Among the entries that follow, find the lines containing the string "html" and copy them.
[[ SUPPLIED MATERIAL open ]]
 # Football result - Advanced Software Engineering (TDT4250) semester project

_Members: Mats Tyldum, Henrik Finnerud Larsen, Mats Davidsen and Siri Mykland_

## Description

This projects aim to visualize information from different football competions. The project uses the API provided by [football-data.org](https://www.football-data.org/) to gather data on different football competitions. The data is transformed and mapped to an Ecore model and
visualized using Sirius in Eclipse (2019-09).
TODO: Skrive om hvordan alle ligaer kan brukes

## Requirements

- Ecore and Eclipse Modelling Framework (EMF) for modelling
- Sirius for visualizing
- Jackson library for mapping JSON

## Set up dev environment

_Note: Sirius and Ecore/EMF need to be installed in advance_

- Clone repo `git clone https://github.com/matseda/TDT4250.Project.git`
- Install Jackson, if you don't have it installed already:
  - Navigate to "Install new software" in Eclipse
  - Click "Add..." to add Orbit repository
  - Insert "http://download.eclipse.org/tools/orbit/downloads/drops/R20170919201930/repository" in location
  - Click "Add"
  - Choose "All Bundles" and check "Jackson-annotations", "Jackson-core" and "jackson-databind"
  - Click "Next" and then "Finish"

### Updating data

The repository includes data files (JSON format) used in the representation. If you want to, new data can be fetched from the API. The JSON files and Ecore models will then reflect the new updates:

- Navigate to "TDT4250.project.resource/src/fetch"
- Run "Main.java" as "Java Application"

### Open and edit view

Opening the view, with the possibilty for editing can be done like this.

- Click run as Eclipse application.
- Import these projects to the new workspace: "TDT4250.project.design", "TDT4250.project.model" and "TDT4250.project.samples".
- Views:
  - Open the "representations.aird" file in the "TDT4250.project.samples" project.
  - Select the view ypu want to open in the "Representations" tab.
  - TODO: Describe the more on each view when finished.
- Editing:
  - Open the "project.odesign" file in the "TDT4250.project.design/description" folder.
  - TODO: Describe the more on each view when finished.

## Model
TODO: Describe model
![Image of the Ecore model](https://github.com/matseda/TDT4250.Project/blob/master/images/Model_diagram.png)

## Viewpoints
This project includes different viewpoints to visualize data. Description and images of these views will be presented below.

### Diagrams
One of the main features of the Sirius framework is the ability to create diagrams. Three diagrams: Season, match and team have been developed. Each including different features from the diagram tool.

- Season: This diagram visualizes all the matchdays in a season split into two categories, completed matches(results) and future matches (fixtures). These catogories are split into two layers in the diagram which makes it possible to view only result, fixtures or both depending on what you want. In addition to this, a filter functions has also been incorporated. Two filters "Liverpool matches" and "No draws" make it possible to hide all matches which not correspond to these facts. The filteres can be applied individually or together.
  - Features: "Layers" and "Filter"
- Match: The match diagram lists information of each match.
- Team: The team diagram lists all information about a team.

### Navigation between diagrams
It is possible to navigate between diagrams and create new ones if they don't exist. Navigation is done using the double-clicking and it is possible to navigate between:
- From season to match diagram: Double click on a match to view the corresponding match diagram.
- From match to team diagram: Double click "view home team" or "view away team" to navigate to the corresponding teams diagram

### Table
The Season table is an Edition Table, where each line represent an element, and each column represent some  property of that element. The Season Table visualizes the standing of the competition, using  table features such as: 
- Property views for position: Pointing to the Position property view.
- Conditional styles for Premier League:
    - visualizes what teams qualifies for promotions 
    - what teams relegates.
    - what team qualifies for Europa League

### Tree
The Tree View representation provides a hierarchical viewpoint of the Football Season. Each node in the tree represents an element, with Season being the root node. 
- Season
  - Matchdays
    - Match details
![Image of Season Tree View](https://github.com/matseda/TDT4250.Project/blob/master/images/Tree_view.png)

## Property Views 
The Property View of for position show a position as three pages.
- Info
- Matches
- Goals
[[ SUPPLIED MATERIAL closed ]]
[[ SUPPLIED MATERIAL open ]]
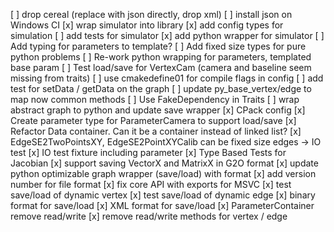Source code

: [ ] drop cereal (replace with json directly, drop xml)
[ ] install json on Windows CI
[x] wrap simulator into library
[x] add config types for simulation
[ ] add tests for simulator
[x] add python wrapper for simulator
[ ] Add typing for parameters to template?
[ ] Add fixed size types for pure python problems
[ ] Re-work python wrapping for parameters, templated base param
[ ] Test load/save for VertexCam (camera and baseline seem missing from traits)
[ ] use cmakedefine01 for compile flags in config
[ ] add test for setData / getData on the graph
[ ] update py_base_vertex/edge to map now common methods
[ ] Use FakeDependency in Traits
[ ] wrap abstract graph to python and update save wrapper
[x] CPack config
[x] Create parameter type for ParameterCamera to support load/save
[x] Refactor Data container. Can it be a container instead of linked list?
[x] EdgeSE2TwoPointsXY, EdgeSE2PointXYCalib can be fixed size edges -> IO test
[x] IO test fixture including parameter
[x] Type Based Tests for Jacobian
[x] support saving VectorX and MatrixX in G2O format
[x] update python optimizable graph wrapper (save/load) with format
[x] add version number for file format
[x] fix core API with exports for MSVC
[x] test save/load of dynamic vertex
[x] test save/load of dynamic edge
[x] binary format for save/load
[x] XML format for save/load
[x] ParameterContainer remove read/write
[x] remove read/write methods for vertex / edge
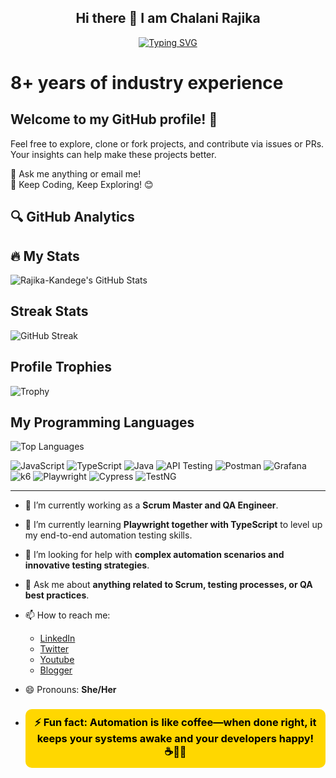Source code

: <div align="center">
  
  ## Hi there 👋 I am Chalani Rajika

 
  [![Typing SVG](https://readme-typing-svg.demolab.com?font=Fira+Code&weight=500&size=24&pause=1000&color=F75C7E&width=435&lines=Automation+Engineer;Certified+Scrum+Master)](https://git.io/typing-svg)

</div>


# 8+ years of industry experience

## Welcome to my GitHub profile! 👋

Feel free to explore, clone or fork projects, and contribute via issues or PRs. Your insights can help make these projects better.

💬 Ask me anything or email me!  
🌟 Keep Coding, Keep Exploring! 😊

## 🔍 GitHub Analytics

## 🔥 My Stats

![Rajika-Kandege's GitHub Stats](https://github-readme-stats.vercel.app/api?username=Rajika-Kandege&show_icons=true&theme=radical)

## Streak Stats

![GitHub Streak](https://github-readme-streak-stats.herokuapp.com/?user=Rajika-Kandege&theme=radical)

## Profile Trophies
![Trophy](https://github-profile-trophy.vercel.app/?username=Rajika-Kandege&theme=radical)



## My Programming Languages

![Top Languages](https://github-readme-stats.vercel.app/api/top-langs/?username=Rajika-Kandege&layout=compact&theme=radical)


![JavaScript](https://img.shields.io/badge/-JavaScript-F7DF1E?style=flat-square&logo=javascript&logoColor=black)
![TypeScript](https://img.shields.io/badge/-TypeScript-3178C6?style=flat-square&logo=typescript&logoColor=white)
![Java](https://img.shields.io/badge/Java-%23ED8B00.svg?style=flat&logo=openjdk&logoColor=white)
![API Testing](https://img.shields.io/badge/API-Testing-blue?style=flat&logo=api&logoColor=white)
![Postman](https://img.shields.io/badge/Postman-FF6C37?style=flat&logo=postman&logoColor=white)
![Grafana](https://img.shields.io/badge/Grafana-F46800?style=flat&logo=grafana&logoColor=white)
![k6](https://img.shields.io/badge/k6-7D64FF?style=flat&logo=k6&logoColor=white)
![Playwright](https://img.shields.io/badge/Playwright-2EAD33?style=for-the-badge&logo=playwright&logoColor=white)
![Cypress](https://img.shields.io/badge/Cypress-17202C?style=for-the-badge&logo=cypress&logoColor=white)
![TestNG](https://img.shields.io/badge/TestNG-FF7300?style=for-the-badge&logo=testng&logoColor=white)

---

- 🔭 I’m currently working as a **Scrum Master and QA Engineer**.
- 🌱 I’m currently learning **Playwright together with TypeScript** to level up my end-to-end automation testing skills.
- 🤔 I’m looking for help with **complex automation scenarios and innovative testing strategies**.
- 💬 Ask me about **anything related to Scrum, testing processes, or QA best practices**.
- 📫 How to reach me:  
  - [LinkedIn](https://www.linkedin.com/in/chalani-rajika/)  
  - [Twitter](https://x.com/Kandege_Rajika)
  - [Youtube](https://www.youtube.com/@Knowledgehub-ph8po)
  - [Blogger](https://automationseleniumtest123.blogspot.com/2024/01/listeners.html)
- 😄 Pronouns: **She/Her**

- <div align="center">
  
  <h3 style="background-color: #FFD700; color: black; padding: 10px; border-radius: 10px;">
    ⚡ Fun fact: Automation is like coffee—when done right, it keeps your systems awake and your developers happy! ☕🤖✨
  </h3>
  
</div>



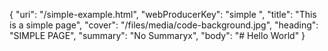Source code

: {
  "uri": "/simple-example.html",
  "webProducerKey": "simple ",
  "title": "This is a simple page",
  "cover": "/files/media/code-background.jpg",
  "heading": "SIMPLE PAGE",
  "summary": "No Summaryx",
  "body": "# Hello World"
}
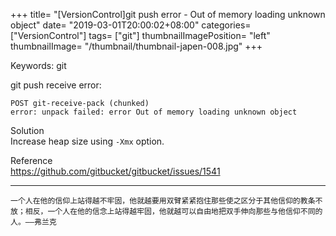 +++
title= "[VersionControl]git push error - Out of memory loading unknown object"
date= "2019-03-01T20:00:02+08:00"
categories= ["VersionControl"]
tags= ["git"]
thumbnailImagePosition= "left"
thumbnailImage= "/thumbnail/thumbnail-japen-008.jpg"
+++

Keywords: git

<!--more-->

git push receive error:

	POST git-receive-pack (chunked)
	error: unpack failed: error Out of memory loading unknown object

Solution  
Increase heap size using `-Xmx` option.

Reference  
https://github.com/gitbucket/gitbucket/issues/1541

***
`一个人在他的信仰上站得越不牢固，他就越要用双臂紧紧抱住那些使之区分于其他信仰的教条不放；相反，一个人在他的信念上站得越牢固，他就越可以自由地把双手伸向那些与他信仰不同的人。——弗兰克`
[[ SUPPLIED MATERIAL closed ]]
### SOLVED EXERCISE
  - [Blogger](https://automationseleniumtest123.blogspot.com/2024/01/listeners.html)
  "uri": "/simple-example.html",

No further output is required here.